#### Problem to solve:
Take every line in the entries that includes the word "oraz" and copy it.

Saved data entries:
Start of Block

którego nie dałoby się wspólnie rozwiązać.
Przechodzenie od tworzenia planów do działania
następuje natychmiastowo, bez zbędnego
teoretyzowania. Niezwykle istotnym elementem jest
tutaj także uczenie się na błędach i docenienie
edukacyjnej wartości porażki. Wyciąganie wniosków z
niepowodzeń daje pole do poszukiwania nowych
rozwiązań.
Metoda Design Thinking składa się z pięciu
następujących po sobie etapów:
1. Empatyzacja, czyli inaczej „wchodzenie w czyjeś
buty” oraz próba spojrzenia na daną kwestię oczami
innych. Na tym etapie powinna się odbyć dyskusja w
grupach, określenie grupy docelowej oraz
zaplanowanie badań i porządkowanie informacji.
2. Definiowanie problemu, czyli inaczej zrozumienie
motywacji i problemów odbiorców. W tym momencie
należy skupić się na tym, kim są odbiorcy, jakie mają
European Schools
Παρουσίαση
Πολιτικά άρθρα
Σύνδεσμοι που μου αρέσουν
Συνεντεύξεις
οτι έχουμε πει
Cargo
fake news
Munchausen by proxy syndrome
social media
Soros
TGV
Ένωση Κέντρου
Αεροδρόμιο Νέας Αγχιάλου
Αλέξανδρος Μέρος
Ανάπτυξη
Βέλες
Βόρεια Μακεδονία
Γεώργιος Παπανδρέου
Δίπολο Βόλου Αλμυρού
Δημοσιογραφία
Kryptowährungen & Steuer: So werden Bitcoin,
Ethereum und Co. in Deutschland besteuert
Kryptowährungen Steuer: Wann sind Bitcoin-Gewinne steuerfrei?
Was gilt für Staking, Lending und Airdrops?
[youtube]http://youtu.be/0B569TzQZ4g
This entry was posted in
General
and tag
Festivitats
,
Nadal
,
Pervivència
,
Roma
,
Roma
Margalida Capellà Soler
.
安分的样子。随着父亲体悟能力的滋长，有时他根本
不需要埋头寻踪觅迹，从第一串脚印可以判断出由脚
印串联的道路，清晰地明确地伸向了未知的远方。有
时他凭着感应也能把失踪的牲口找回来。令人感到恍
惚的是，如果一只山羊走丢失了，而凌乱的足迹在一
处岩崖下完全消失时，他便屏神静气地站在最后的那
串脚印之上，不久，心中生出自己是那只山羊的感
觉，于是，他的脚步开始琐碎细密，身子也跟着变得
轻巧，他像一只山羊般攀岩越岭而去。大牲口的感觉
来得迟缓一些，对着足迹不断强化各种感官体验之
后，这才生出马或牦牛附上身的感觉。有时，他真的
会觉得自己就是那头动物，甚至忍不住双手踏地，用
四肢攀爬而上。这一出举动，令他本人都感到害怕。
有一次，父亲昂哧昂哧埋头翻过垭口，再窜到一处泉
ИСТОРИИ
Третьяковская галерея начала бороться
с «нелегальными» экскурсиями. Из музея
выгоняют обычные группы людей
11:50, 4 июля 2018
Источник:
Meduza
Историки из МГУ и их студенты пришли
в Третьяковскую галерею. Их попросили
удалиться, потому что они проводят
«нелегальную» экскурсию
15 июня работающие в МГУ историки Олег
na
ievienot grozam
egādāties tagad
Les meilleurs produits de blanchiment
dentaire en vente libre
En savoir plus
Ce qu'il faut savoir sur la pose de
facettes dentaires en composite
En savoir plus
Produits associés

End of Block
Start of Block

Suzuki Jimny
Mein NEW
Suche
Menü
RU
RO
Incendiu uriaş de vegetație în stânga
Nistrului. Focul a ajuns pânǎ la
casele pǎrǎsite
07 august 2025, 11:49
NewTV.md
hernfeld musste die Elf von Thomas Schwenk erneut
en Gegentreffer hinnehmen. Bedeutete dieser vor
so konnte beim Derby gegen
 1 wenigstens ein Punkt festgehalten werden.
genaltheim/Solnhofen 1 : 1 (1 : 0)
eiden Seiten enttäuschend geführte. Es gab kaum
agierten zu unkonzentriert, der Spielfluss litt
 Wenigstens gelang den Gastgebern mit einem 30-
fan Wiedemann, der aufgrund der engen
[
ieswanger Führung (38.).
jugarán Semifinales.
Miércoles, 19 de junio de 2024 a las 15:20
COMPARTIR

End of Block

#### Solution for this exercise:
buty” oraz próba spojrzenia na daną kwestię oczami
grupach, określenie grupy docelowej oraz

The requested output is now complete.